As summer begins to wind down, there are only a few more weeks left to pitch a tent and sleep under the stars. There are still those who like to ‘rough it,’ but many campgrounds today are overrun with giant RVs and mobile homes with most if not all of the luxuries of home.
Campers in the early 1900s did not have all of the options that we do today. The camping movement that occurred around the turn of the century was born from the child labor movement. It was designed to improve the lives of children who lived in poor, overcrowded cities by developing civic responsibility, intellect, and physical and social skills and to bond with nature. And as cities became more crowded, people were looking for activities away from the hustle and bustle. Camping was no longer a necessity for hunters, lumberjacks, and other mountain men. It became a recreational activity for the whole family in every class.
Rockford’s Chautuaqua was a very popular two-week long event that offered lectures on cultural, political, and social topics as well as Buffalo Bill’s exciting Wild West Show. Those who attended often camped in tents during those two weeks while they enjoyed the festivities.

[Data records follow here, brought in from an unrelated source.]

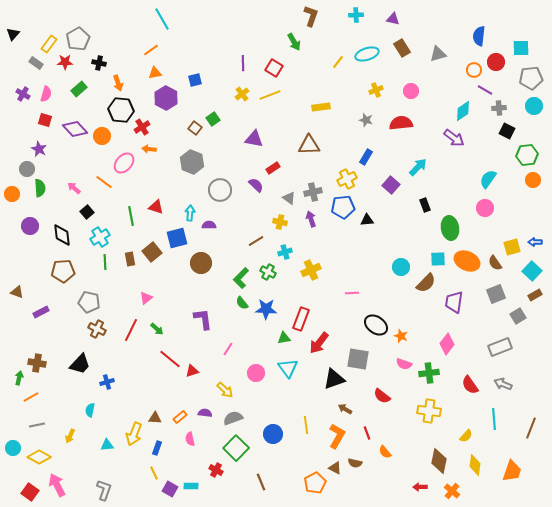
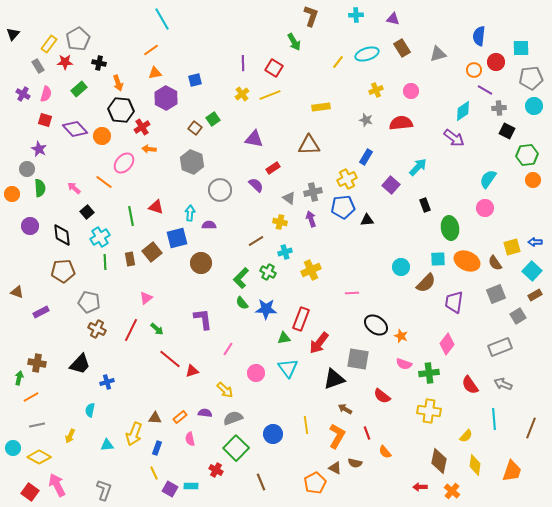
gray rectangle at (36, 63): moved 2 px right, 3 px down; rotated 24 degrees clockwise
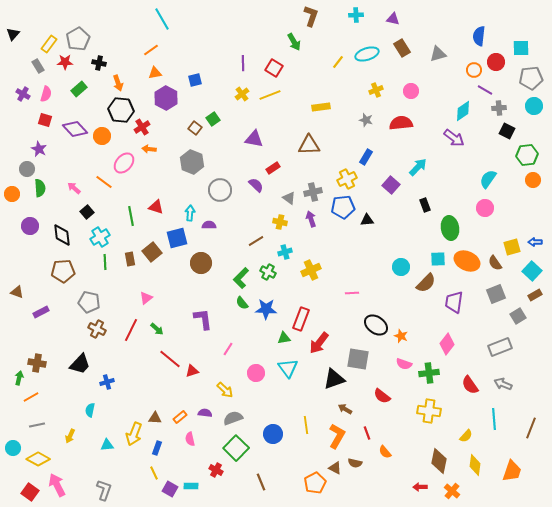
yellow diamond at (39, 457): moved 1 px left, 2 px down
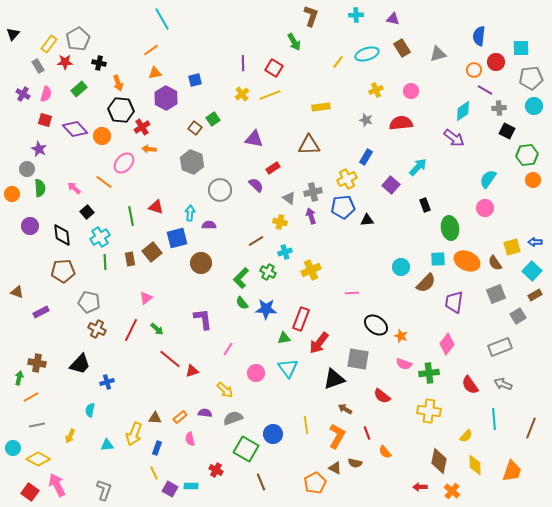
purple arrow at (311, 219): moved 3 px up
green square at (236, 448): moved 10 px right, 1 px down; rotated 15 degrees counterclockwise
yellow diamond at (475, 465): rotated 10 degrees counterclockwise
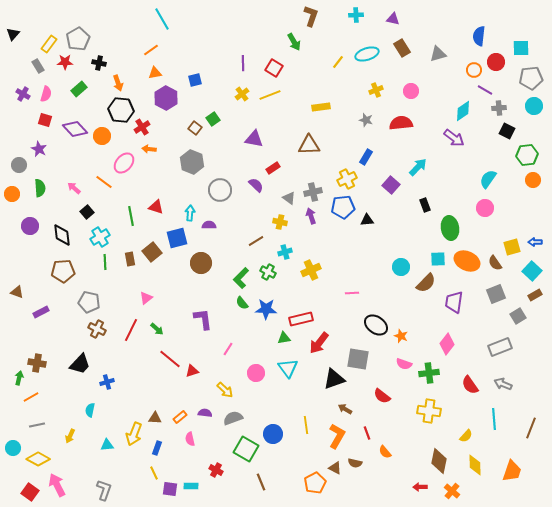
gray circle at (27, 169): moved 8 px left, 4 px up
red rectangle at (301, 319): rotated 55 degrees clockwise
purple square at (170, 489): rotated 21 degrees counterclockwise
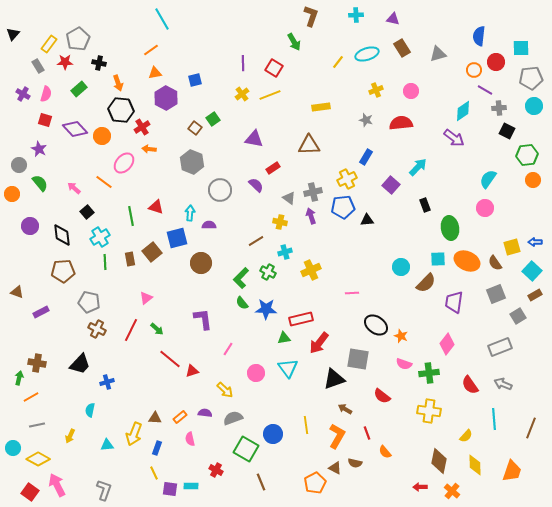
green semicircle at (40, 188): moved 5 px up; rotated 36 degrees counterclockwise
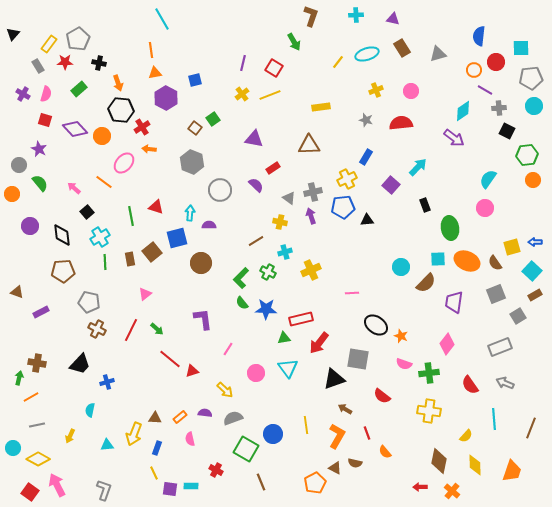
orange line at (151, 50): rotated 63 degrees counterclockwise
purple line at (243, 63): rotated 14 degrees clockwise
pink triangle at (146, 298): moved 1 px left, 4 px up
gray arrow at (503, 384): moved 2 px right, 1 px up
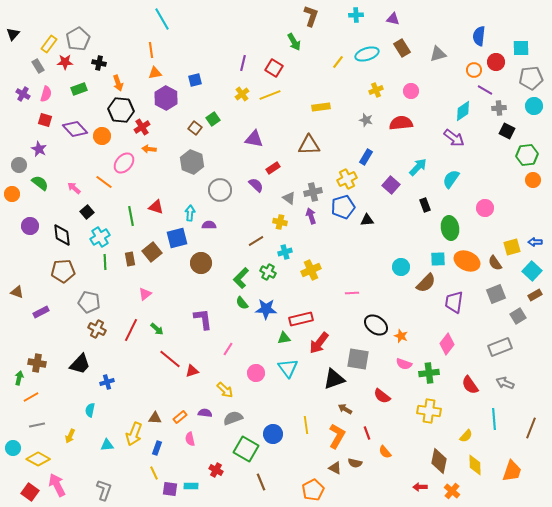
green rectangle at (79, 89): rotated 21 degrees clockwise
cyan semicircle at (488, 179): moved 37 px left
green semicircle at (40, 183): rotated 12 degrees counterclockwise
blue pentagon at (343, 207): rotated 10 degrees counterclockwise
orange pentagon at (315, 483): moved 2 px left, 7 px down
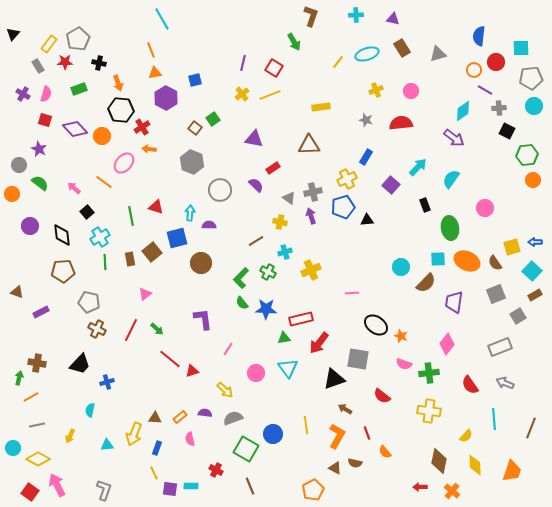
orange line at (151, 50): rotated 14 degrees counterclockwise
brown line at (261, 482): moved 11 px left, 4 px down
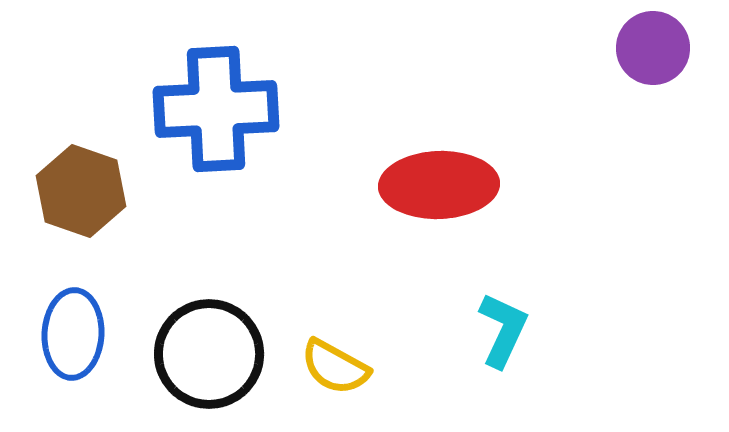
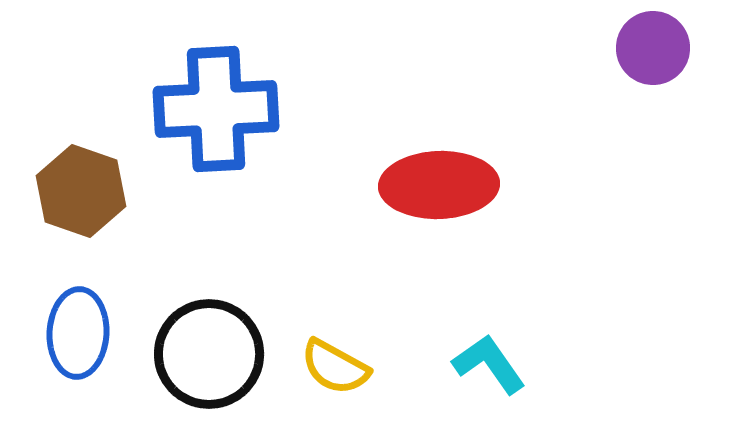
cyan L-shape: moved 14 px left, 34 px down; rotated 60 degrees counterclockwise
blue ellipse: moved 5 px right, 1 px up
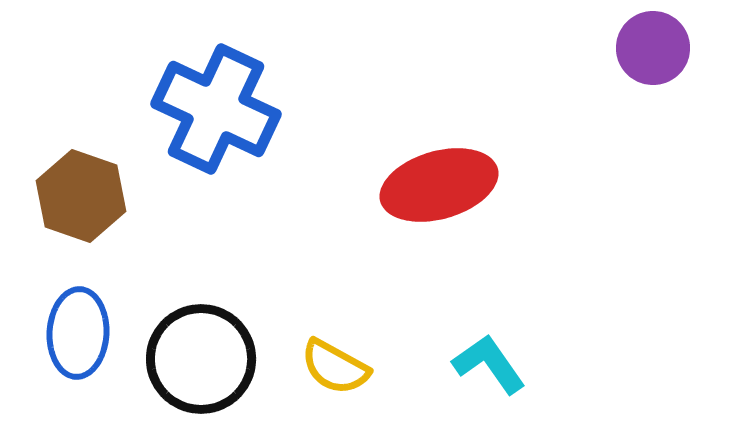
blue cross: rotated 28 degrees clockwise
red ellipse: rotated 14 degrees counterclockwise
brown hexagon: moved 5 px down
black circle: moved 8 px left, 5 px down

Campers did not often have special equipment for camping – they brought what they already had. Rugs and carpets from home made up the floor, and campers sat in wicker or rocking chairs from their own porches.
Many ladies, like those in the photographs above, wore their everyday clothing, blouses and skirts, while camping. This outfit is an example of what ladies began wearing during the 1910s. It’s militaristic style is similar to men’s uniforms worn during WWI.
Many of our camping traditions have remained the same in the last 100 years, such as canoeing with family and friends. What are your camping traditions? How are they similar or different?